AIM OF THE TASK:
Look through the data below and return each line where "series" appears.
☆ ☆ ☆ ☆
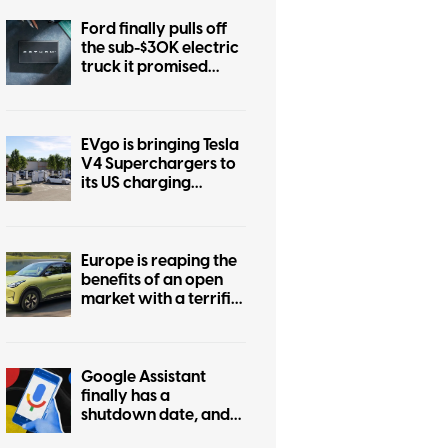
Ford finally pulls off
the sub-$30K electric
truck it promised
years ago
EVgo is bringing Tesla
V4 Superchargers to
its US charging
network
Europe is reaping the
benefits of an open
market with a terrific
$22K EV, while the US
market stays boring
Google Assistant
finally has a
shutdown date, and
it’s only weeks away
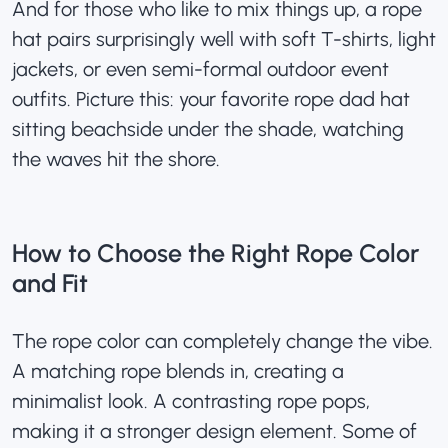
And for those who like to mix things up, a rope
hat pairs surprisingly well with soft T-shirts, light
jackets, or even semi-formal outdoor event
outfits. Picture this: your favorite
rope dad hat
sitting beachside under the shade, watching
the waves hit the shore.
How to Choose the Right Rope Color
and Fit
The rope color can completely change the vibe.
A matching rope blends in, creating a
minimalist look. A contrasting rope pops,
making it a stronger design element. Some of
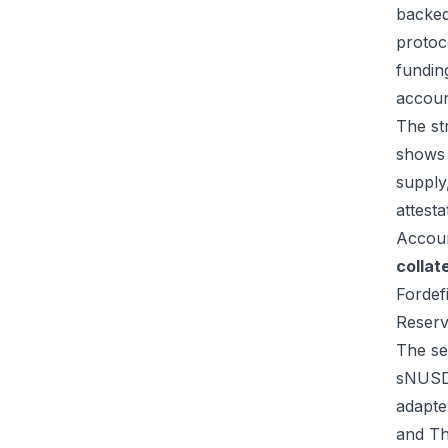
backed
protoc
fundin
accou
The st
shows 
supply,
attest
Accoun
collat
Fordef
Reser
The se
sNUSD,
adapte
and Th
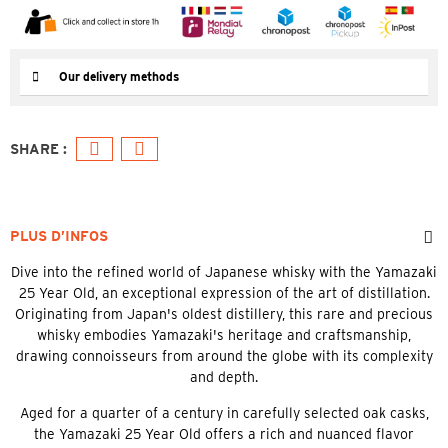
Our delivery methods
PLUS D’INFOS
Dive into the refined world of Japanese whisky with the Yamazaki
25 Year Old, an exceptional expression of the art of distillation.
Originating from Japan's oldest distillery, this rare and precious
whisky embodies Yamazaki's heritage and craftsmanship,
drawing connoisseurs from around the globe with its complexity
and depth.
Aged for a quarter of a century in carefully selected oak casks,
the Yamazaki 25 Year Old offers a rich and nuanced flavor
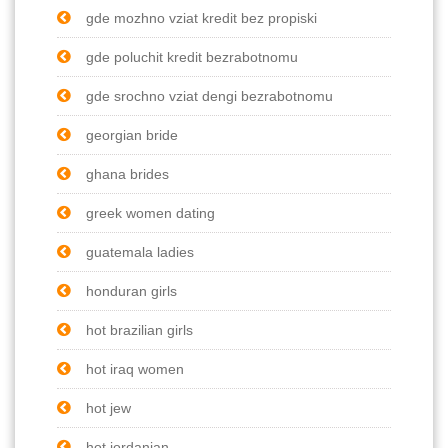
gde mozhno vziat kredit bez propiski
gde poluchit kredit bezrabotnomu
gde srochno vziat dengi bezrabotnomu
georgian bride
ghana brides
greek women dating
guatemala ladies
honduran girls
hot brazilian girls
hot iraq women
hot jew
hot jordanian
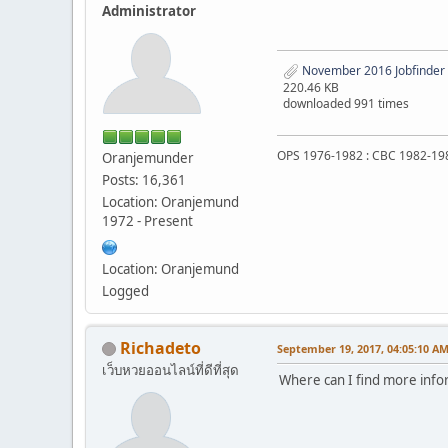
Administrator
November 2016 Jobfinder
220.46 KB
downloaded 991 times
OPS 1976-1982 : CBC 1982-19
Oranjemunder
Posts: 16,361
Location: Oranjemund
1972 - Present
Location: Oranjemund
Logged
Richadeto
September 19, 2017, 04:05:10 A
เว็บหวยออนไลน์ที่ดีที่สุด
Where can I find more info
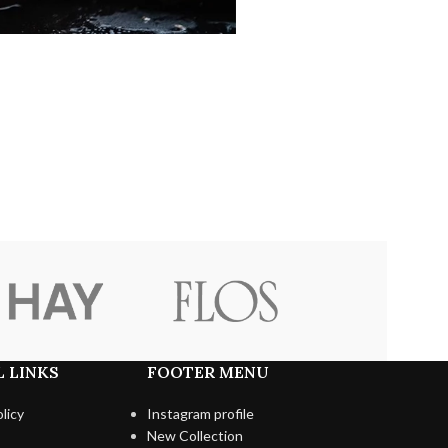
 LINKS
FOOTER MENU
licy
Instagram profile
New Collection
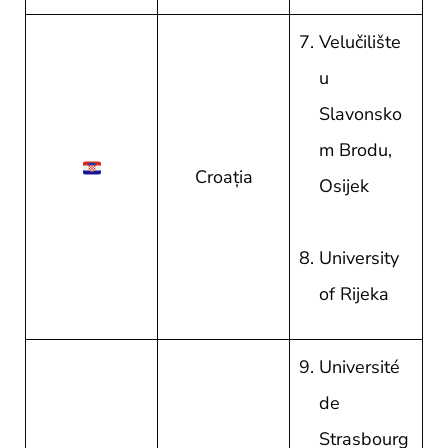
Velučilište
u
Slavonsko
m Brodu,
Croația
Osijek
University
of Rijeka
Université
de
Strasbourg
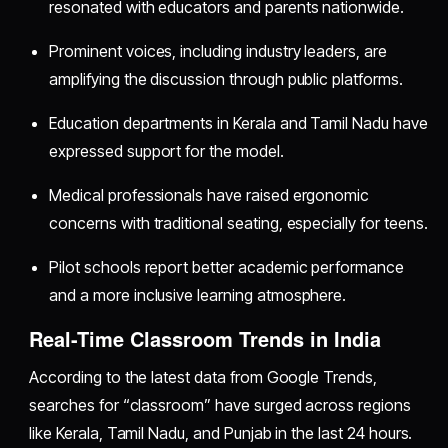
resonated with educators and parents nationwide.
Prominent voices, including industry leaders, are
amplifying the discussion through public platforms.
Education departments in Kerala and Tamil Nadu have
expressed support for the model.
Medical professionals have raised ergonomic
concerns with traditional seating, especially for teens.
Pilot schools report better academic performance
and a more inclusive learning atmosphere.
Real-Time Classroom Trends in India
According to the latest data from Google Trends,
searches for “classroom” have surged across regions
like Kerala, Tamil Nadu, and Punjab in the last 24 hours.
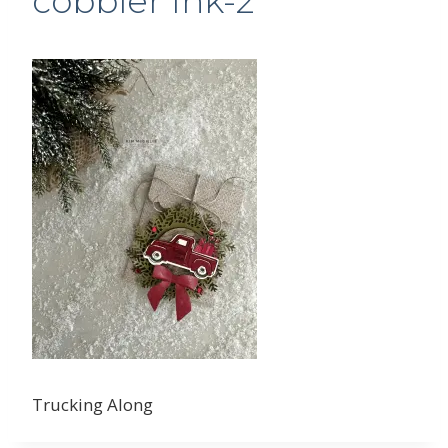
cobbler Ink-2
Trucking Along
☆ ☆ ☆ ☆
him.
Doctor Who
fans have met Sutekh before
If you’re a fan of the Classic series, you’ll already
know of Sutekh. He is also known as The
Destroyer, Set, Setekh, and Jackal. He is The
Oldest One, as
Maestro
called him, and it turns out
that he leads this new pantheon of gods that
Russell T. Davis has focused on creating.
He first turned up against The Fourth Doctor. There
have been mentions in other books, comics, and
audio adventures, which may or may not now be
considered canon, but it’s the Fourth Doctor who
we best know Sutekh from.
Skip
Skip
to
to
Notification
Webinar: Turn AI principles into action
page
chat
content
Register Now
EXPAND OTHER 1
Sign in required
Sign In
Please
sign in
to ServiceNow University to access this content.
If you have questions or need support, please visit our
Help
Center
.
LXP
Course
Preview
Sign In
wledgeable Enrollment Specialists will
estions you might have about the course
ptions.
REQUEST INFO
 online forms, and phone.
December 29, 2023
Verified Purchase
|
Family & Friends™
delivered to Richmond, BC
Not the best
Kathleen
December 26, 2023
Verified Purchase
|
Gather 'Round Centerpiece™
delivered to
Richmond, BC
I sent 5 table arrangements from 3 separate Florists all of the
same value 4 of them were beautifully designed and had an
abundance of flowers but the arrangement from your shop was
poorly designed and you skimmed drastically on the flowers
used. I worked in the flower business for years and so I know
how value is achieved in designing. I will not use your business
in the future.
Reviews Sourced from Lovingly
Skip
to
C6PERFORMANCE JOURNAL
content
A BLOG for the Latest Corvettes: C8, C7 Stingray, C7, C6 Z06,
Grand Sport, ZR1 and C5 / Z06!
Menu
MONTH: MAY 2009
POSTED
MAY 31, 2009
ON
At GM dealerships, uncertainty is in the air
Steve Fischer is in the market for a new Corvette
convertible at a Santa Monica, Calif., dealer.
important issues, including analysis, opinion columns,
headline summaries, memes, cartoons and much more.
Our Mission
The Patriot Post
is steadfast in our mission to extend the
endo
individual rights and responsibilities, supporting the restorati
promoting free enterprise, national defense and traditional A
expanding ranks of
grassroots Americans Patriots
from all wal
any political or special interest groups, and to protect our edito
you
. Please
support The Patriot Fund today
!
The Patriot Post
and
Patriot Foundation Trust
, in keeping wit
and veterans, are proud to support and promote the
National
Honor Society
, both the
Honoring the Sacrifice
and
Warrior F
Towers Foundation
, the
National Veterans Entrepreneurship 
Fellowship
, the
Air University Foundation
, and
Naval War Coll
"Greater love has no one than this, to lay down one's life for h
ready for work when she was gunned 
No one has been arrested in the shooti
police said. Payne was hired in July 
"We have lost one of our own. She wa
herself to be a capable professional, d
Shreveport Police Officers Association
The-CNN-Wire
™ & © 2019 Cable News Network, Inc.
☆ ☆ ☆ ☆
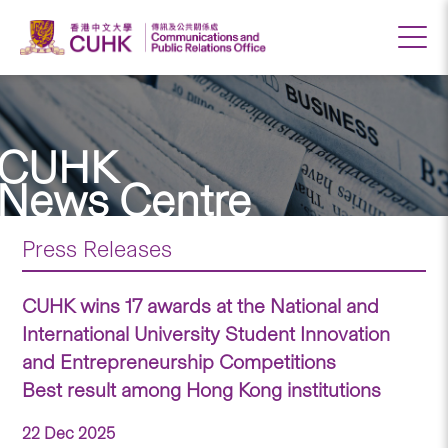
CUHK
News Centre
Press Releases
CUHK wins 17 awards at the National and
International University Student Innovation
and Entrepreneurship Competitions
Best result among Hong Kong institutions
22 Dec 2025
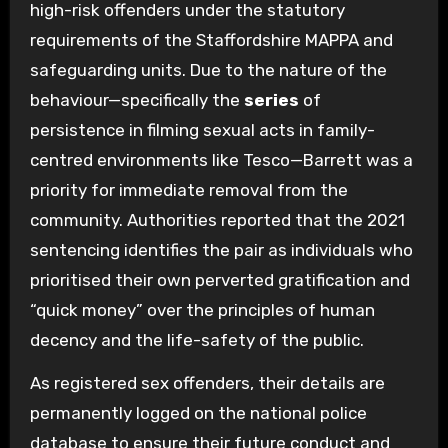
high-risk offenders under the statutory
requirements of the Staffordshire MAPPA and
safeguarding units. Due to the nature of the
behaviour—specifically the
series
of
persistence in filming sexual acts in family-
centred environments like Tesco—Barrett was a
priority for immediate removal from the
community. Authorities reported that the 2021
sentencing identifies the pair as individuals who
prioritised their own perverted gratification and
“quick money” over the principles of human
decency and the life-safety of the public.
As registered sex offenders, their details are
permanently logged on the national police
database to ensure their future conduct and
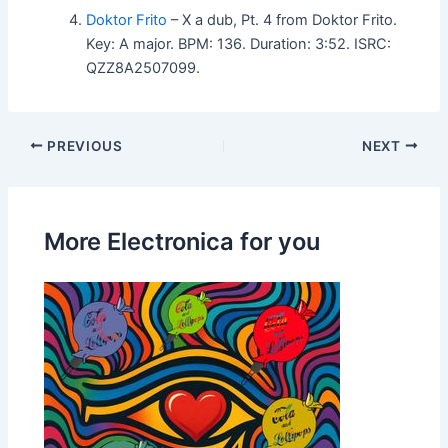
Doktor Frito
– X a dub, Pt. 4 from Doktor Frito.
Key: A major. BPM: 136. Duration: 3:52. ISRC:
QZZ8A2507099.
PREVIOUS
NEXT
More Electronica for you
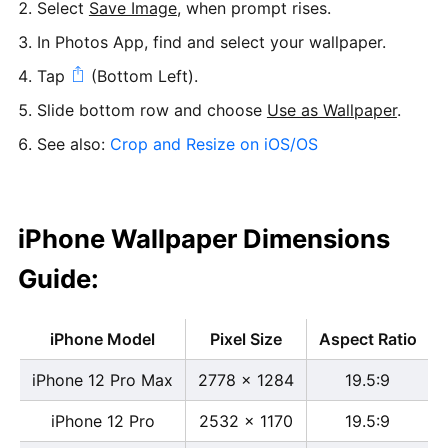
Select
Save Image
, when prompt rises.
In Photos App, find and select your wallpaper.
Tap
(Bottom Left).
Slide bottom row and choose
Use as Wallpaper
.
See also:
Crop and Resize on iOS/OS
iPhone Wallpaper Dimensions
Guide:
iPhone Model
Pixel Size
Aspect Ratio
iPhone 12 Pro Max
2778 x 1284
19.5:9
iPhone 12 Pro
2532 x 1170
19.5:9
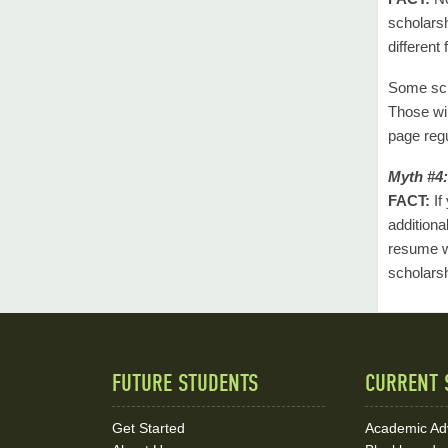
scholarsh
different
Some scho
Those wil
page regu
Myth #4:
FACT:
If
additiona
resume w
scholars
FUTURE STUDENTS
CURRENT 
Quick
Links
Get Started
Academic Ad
☆ ☆ ☆ ☆
TASK OUTPUT:
If you’re a fan of the Classic series, you’ll already
series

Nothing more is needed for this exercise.